Selon lui,”l’Algérie est libre et souveraine et la peine de mort sera appliquée, en cas de nécessité”. Poursuivant il invoque la souveraineté.

“L’Algérie est un Etat souverain et libre d’appliquer la peine de mort. Il n’y a aucun empêchement, ni au niveau local, ni au niveau international, d’appliquer la peine capitale, en cas de nécessité”, ajoute-t-il.

Pour lui, la législation nationale, notamment en son volet pénal, est “l’une des caractéristiques de la souveraineté nationale car ayant un lien direct au maintien de l’ordre public, un exercice de souveraineté”.

Sur sa lancé, il affirme que jusqu’à ce jour, “l’Algérie n’a signé et n’a ratifié aucun accord ou convention ou traité internationaux interdisant le recours à la peine capitale, qu’il s’agisse de législation ou d’exécution”.

Dans ce sens, il estime que la recommandation de 2007 de l’Assemblée des Nations unis “n’est pas contraignante car étant une obligation morale et éthique uniquement”.

Drôle de raisonnement pour un ministre.
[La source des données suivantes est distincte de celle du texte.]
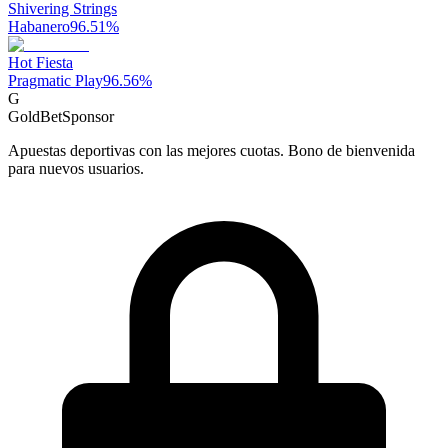
Shivering Strings
Habanero
96.51
%
Hot Fiesta
Pragmatic Play
96.56
%
G
GoldBet
Sponsor
Apuestas deportivas con las mejores cuotas. Bono de bienvenida
para nuevos usuarios.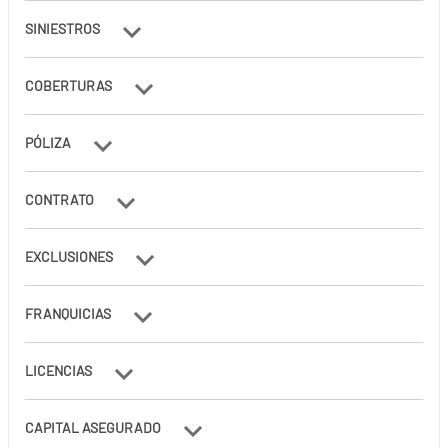
SINIESTROS
COBERTURAS
PÓLIZA
CONTRATO
EXCLUSIONES
FRANQUICIAS
LICENCIAS
CAPITAL ASEGURADO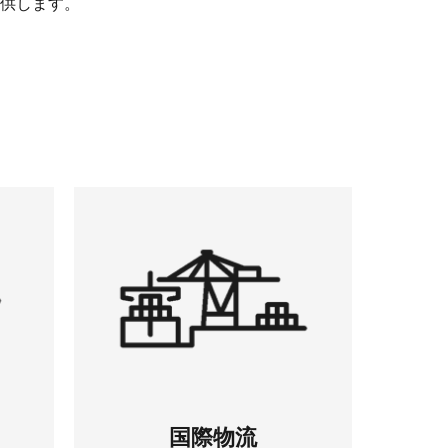
供します。
国際物流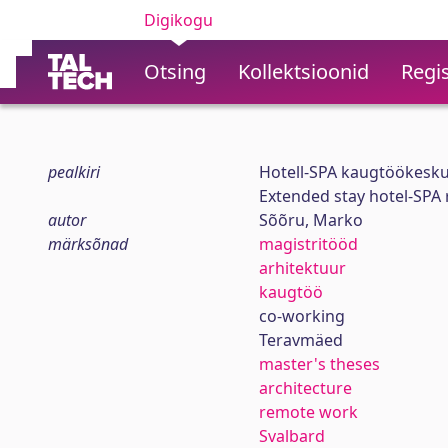
Digikogu
Otsing
Kollektsioonid
Regis
pealkiri
Hotell-SPA kaugtöökesk
Extended stay hotel-SPA
autor
Sõõru, Marko
märksõnad
magistritööd
arhitektuur
kaugtöö
co-working
Teravmäed
master's theses
architecture
remote work
Svalbard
Comment une recommandation des Nations Unies n’est pas contraignante pour les États ? Belkacem Zeghmati veut-il faire des cadeaux aux partis islamistes, dont les représentants à l’APN sont à l’origine de ce débat ?

En tout cas, il a outrepassé ses prérogatives. Il tente à travers ses multiples réactions sur ce sujet de replacer l’Algérie dans la case des pays où la vie humaine n’a au aucun sens. Sera-t-il encouragé dans cette entreprise ? Il n’est pas Badinter qui veut. Pour rappel, ce dernier, ministre de la justice français de François Miterrand, Badinter a réussi à le convaincre d’abolir la peine de mort en France, alors que 80% des français étaient pour son maintien.